■ **Job item**
A word-for-word copy of the listing is needed. Retype it in full.

■ **Material shown**

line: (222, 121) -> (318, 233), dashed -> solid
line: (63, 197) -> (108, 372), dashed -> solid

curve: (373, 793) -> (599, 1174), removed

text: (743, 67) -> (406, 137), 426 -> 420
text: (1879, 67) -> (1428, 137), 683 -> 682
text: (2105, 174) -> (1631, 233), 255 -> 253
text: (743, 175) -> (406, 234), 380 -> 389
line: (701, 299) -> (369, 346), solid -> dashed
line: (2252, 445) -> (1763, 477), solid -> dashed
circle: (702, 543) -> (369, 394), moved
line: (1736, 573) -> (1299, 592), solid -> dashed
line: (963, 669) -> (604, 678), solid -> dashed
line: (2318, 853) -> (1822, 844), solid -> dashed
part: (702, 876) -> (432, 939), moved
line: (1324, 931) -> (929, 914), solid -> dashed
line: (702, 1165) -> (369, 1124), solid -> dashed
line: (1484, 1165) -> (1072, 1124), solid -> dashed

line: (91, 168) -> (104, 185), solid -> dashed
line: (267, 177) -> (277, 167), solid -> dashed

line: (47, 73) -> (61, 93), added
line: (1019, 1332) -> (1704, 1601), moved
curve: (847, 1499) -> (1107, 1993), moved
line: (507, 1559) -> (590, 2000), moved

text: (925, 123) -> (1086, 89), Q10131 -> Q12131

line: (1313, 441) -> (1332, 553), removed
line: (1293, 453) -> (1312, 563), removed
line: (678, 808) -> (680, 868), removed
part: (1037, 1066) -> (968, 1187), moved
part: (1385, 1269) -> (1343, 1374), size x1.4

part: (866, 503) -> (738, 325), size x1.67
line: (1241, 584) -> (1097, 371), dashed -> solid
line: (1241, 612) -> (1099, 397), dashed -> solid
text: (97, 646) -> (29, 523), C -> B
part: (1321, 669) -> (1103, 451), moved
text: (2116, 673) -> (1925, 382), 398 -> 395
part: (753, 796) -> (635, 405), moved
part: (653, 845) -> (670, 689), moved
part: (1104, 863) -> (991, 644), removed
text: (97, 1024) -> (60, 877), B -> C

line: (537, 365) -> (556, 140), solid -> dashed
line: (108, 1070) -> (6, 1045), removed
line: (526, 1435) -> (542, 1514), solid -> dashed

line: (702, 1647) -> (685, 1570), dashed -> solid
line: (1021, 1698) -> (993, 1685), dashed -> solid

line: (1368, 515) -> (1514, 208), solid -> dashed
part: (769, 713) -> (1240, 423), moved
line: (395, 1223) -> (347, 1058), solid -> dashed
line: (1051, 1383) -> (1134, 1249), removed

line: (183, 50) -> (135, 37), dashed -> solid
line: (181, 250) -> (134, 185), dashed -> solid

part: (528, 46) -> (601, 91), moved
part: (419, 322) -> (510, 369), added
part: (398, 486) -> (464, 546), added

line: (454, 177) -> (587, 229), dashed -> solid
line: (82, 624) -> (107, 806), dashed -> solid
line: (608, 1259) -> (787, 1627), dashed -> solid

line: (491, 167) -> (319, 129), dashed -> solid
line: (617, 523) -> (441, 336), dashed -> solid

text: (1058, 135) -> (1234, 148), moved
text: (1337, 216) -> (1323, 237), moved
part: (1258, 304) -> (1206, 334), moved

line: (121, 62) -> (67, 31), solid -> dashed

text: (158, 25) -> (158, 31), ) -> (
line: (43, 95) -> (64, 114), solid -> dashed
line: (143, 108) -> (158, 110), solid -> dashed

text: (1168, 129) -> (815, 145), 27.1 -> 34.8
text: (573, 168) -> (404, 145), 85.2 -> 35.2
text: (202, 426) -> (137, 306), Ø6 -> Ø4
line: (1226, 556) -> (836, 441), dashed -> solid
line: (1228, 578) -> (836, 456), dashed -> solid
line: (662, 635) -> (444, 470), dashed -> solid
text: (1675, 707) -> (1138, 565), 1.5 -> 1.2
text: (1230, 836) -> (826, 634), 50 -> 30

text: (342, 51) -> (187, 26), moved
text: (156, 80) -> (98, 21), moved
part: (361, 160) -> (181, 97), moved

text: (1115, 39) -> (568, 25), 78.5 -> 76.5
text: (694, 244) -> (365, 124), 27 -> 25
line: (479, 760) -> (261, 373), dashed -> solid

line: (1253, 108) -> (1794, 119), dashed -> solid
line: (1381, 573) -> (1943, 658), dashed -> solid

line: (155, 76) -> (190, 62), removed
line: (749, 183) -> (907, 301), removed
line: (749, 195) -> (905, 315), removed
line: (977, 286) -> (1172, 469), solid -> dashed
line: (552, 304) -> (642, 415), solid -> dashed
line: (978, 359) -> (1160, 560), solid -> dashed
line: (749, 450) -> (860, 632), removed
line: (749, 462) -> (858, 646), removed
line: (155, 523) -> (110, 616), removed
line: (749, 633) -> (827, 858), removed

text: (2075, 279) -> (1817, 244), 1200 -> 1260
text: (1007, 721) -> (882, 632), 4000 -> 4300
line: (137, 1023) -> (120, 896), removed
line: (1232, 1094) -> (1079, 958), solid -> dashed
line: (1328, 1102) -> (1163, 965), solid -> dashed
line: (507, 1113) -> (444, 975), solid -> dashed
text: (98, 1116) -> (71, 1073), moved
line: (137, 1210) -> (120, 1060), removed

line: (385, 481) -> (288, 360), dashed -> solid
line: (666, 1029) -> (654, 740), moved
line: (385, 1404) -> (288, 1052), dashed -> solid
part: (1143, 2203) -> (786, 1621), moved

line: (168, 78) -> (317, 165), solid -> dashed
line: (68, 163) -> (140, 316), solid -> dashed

■ **Exercise response**
line: (222, 121) -> (318, 233), dashed -> solid
line: (63, 197) -> (108, 372), dashed -> solid

curve: (373, 793) -> (599, 1174), removed

text: (743, 67) -> (406, 137), 426 -> 420
text: (1879, 67) -> (1428, 137), 683 -> 682
text: (2105, 174) -> (1631, 233), 255 -> 253
text: (743, 175) -> (406, 234), 380 -> 389
line: (701, 299) -> (369, 346), solid -> dashed
line: (2252, 445) -> (1763, 477), solid -> dashed
circle: (702, 543) -> (369, 394), moved
line: (1736, 573) -> (1299, 592), solid -> dashed
line: (963, 669) -> (604, 678), solid -> dashed
line: (2318, 853) -> (1822, 844), solid -> dashed
part: (702, 876) -> (432, 939), moved
line: (1324, 931) -> (929, 914), solid -> dashed
line: (702, 1165) -> (369, 1124), solid -> dashed
line: (1484, 1165) -> (1072, 1124), solid -> dashed

line: (91, 168) -> (104, 185), solid -> dashed
line: (267, 177) -> (277, 167), solid -> dashed

line: (47, 73) -> (61, 93), added
line: (1019, 1332) -> (1704, 1601), moved
curve: (847, 1499) -> (1107, 1993), moved
line: (507, 1559) -> (590, 2000), moved

text: (925, 123) -> (1086, 89), Q10131 -> Q12131

line: (1313, 441) -> (1332, 553), removed
line: (1293, 453) -> (1312, 563), removed
line: (678, 808) -> (680, 868), removed
part: (1037, 1066) -> (968, 1187), moved
part: (1385, 1269) -> (1343, 1374), size x1.4

part: (866, 503) -> (738, 325), size x1.67
line: (1241, 584) -> (1097, 371), dashed -> solid
line: (1241, 612) -> (1099, 397), dashed -> solid
text: (97, 646) -> (29, 523), C -> B
part: (1321, 669) -> (1103, 451), moved
text: (2116, 673) -> (1925, 382), 398 -> 395
part: (753, 796) -> (635, 405), moved
part: (653, 845) -> (670, 689), moved
part: (1104, 863) -> (991, 644), removed
text: (97, 1024) -> (60, 877), B -> C

line: (537, 365) -> (556, 140), solid -> dashed
line: (108, 1070) -> (6, 1045), removed
line: (526, 1435) -> (542, 1514), solid -> dashed

line: (702, 1647) -> (685, 1570), dashed -> solid
line: (1021, 1698) -> (993, 1685), dashed -> solid

line: (1368, 515) -> (1514, 208), solid -> dashed
part: (769, 713) -> (1240, 423), moved
line: (395, 1223) -> (347, 1058), solid -> dashed
line: (1051, 1383) -> (1134, 1249), removed

line: (183, 50) -> (135, 37), dashed -> solid
line: (181, 250) -> (134, 185), dashed -> solid

part: (528, 46) -> (601, 91), moved
part: (419, 322) -> (510, 369), added
part: (398, 486) -> (464, 546), added

line: (454, 177) -> (587, 229), dashed -> solid
line: (82, 624) -> (107, 806), dashed -> solid
line: (608, 1259) -> (787, 1627), dashed -> solid

line: (491, 167) -> (319, 129), dashed -> solid
line: (617, 523) -> (441, 336), dashed -> solid

text: (1058, 135) -> (1234, 148), moved
text: (1337, 216) -> (1323, 237), moved
part: (1258, 304) -> (1206, 334), moved

line: (121, 62) -> (67, 31), solid -> dashed

text: (158, 25) -> (158, 31), ) -> (
line: (43, 95) -> (64, 114), solid -> dashed
line: (143, 108) -> (158, 110), solid -> dashed

text: (1168, 129) -> (815, 145), 27.1 -> 34.8
text: (573, 168) -> (404, 145), 85.2 -> 35.2
text: (202, 426) -> (137, 306), Ø6 -> Ø4
line: (1226, 556) -> (836, 441), dashed -> solid
line: (1228, 578) -> (836, 456), dashed -> solid
line: (662, 635) -> (444, 470), dashed -> solid
text: (1675, 707) -> (1138, 565), 1.5 -> 1.2
text: (1230, 836) -> (826, 634), 50 -> 30

text: (342, 51) -> (187, 26), moved
text: (156, 80) -> (98, 21), moved
part: (361, 160) -> (181, 97), moved

text: (1115, 39) -> (568, 25), 78.5 -> 76.5
text: (694, 244) -> (365, 124), 27 -> 25
line: (479, 760) -> (261, 373), dashed -> solid

line: (1253, 108) -> (1794, 119), dashed -> solid
line: (1381, 573) -> (1943, 658), dashed -> solid

line: (155, 76) -> (190, 62), removed
line: (749, 183) -> (907, 301), removed
line: (749, 195) -> (905, 315), removed
line: (977, 286) -> (1172, 469), solid -> dashed
line: (552, 304) -> (642, 415), solid -> dashed
line: (978, 359) -> (1160, 560), solid -> dashed
line: (749, 450) -> (860, 632), removed
line: (749, 462) -> (858, 646), removed
line: (155, 523) -> (110, 616), removed
line: (749, 633) -> (827, 858), removed

text: (2075, 279) -> (1817, 244), 1200 -> 1260
text: (1007, 721) -> (882, 632), 4000 -> 4300
line: (137, 1023) -> (120, 896), removed
line: (1232, 1094) -> (1079, 958), solid -> dashed
line: (1328, 1102) -> (1163, 965), solid -> dashed
line: (507, 1113) -> (444, 975), solid -> dashed
text: (98, 1116) -> (71, 1073), moved
line: (137, 1210) -> (120, 1060), removed

line: (385, 481) -> (288, 360), dashed -> solid
line: (666, 1029) -> (654, 740), moved
line: (385, 1404) -> (288, 1052), dashed -> solid
part: (1143, 2203) -> (786, 1621), moved

line: (168, 78) -> (317, 165), solid -> dashed
line: (68, 163) -> (140, 316), solid -> dashed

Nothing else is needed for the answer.